Volumes containing subdisks that reside on more than one disk are not mirrored by vxmirror.

vxmirror is generally called from the vxdiskadm menus. It is not an interactive command, and after it is called, continues until completion of the operation or until a failure is detected.

Note: Generating mirror copies of volumes can take a considerable time to complete.

In the first listed form of this command, the disk media name is supplied on the command line to vxmirror. That name is assumed to be the only disk from which volumes are mirrored. In the case of mirroring volumes from a specified disk, only simple single-subdisk volumes are mirrored.

In the first and second listed forms of the command, new_medianame... identifies a new disk media name (or set of names). The mirroring operation uses these names as targets on which to allocate the mirrors.

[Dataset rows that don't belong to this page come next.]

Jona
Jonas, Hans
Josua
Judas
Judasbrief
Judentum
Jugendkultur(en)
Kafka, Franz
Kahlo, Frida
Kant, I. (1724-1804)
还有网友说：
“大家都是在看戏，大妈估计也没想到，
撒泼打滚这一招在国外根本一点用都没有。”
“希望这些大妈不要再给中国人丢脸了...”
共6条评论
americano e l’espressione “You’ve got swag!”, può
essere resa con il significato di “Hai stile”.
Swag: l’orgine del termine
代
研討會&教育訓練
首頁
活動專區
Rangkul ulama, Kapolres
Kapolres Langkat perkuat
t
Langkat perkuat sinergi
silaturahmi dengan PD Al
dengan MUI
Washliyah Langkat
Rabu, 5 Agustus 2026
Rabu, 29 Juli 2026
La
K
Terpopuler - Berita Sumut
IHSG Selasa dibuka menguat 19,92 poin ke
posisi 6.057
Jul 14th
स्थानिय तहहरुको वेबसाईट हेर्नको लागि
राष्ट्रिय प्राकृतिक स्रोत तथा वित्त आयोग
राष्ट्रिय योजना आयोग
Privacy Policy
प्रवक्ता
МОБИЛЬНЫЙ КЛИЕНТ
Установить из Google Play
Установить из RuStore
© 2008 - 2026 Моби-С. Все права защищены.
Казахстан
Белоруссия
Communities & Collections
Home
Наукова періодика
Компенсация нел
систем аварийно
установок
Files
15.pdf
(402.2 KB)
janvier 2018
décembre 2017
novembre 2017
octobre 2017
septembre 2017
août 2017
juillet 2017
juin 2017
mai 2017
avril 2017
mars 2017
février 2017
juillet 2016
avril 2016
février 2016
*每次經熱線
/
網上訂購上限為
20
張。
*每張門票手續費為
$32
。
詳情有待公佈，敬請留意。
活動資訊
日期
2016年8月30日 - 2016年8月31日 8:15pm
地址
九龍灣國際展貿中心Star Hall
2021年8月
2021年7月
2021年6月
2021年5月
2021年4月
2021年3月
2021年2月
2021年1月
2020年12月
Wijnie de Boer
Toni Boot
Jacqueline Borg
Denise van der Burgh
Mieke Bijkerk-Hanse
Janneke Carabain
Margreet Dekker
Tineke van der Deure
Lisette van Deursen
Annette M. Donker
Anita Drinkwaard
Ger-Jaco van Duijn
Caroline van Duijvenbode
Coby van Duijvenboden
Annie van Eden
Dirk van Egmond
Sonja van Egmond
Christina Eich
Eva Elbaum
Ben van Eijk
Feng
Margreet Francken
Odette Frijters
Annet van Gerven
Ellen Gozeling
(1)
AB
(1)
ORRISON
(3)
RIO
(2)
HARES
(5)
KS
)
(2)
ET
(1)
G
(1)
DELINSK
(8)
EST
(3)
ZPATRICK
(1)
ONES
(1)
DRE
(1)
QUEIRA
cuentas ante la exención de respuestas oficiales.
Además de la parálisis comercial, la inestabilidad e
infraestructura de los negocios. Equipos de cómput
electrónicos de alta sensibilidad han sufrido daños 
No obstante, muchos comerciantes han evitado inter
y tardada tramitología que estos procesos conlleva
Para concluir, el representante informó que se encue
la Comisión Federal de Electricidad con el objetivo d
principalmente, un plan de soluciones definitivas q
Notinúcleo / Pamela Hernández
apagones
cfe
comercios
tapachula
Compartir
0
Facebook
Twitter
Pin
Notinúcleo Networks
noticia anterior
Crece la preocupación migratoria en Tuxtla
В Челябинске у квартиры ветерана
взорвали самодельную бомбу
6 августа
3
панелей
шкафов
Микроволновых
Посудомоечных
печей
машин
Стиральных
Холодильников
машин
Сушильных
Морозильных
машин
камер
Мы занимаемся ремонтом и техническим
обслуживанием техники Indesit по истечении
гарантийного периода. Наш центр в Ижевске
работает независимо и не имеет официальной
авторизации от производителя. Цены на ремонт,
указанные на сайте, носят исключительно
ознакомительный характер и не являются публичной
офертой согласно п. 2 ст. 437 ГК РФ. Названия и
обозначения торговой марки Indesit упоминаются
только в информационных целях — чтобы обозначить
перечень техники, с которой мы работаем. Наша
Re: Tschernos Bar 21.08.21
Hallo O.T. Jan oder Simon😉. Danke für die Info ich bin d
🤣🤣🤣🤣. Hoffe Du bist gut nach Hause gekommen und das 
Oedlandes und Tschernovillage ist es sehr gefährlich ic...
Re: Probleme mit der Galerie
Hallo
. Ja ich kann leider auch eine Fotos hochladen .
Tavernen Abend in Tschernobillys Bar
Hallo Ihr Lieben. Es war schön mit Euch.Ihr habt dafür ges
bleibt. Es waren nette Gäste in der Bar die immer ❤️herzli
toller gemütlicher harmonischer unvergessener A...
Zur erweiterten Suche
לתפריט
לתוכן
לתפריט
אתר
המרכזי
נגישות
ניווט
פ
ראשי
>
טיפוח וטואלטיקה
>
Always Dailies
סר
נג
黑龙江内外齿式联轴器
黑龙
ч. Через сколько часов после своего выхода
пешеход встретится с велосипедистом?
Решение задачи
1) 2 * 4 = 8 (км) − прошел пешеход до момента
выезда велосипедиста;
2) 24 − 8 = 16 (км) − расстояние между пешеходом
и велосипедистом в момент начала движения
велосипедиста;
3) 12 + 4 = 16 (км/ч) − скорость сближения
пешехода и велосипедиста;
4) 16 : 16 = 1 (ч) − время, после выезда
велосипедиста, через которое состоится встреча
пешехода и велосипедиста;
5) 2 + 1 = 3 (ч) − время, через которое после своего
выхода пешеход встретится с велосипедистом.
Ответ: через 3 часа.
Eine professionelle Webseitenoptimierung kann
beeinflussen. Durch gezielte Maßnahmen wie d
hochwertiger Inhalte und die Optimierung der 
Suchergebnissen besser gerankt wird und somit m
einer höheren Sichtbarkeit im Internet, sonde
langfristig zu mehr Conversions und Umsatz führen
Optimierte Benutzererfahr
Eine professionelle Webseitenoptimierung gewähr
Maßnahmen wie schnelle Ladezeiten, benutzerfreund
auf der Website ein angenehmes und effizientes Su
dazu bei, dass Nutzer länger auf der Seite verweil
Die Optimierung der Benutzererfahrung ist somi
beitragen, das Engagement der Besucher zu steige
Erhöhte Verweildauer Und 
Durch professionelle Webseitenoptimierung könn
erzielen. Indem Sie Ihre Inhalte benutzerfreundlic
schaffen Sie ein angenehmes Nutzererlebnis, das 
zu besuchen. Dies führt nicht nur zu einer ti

An error results if the same disk is specified for both the source and target disk and if no other viable targets are supplied.

OPTIONS

-a

Mirrors all existing volumes for the specified disk group.

-d yes | no

Changes the default for subsequent volume creation, depending on the option argument. If yes, then all subsequent volumes created automatically become mirrored volumes. If no, then mirroring is turned off for future volumes created.

-D

Displays current default status for mirroring.

-g diskgroup

Limits operation of the command to the given disk group, as specified by disk group ID or disk group name. The medianame operands are evaluated relative to the given disk group. If no disk group is supplied, then rootdg is assumed.

-t tasktag

Specifies using a tasktag as the tag for any tasks created to perform the mirror operations.

EXAMPLES

The following command mirrors the disk disk01 to any available space on any available disk. Subsequent calls to vxassist mirror created volumes by default.

/etc/vx/bin/vxmirror -d yes disk01

This command displays the current status of default mirroring. It outputs the string yes if mirroring is currently enabled, or no if mirroring is not enabled.

/etc/vx/bin/vxmirror -D

This command mirrors any volumes on disk02 to disk03.

/etc/vx/bin/vxmirror disk02 disk03

FILES

/etc/default/vxassist

The defaults file for vxassist parameters.